→ Given exercise 1
In the passage on Midas design specs, what does the first section of a spec describe?
→ Given exercise 2
Carry the passage on Midas design specs forward from its final sentence.

→ Quoted text
● ● ● ● ●
The spec opens with a description of individual and team data model owners, as well as the relevant design reviewers.

Image for post
Image for post
Fig 5: Owners and reviewers are formalized in the heading for each Midas design spec.

The first section of the spec describes the headline metrics included in the data model, along with plain-text business definitions and specific details relevant to interpreting the metrics.

Image for post
Image for post
Fig 6: An example Metric Definitions section from a Midas design spec.

The following section provides a summary of the pipeline used to build the data tables included in the model. This summary includes a simple diagram of input and output tables, an overview pipeline SLA criteria, context on how to backfill historical data, and a short disaster recovery playbook.

Image for post
Image for post
Fig 7: Example pipeline overview section from a Midas design spec.

The overview of the data pipeline is followed by documentation for the table schemas that will be built.

Image for post
Image for post
Fig 8: Example table schema details from a Midas design spec.
● ● ● ● ●
→ Record extracts
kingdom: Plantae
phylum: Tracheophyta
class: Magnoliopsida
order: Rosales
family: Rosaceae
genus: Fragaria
● ● ● ● ●
→ Result 1
The headline metrics in the data model, along with plain-text business definitions and specific details for interpreting those metrics.

→ Result 2
Finally, the spec provides an overview of the data quality checks that will be built into the data model’s pipeline for validation (as discussed further below).

Image for post
Image for post
Fig 9: Example section on data quality checks details from a Midas design spec.

The examples above cover the main design spec sections, but are shown in substantially condensed and simplified form. In reality, descriptions of metric and pipeline details are much longer, and some of the more complex design specs exceed 20 pages in length. While this level of documentation requires a large upfront time investment, it ensures data is architected correctly, provides a vehicle for design input from multiple stakeholders, and reduces dependency on the specialized knowledge of a handful of data experts.

Data Validation

  1. Automated checks are built into the data pipeline by a Data Engineer, and described in the design spec. These checks are required for certified data, and cover basic sanity checks, definitional testing, and anomaly detection on new data generated by the pipeline.
  2. One-off validation checks against historical data are run by a Data Scientist and documented in a separate validation report. That report summarizes the checks performed, and links to shared data workbooks (e.g. Jupyter Notebook) with code and queries that can be used to re-run the validation whenever a data model is updated. This work covers checks that can not be easily automated in the data pipeline, including more detailed anomaly detection on historical time series, and comparisons against existing data sources or metrics expected to be consistent with the new data model.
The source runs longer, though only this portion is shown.